▶ **Exercise details**: Output the listing exactly as written, apart from its pictures.

____________________

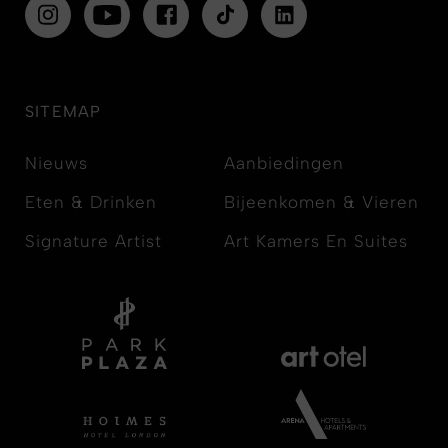
SITEMAP
Nieuws
Aanbiedingen
Eten & Drinken
Bijeenkomen & Vieren
Signature Artist
Art Kamers En Suites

____________________

▶ **Task result**:
SITEMAP
Nieuws
Aanbiedingen
Eten & Drinken
Bijeenkomen & Vieren
Signature Artist
Art Kamers En Suites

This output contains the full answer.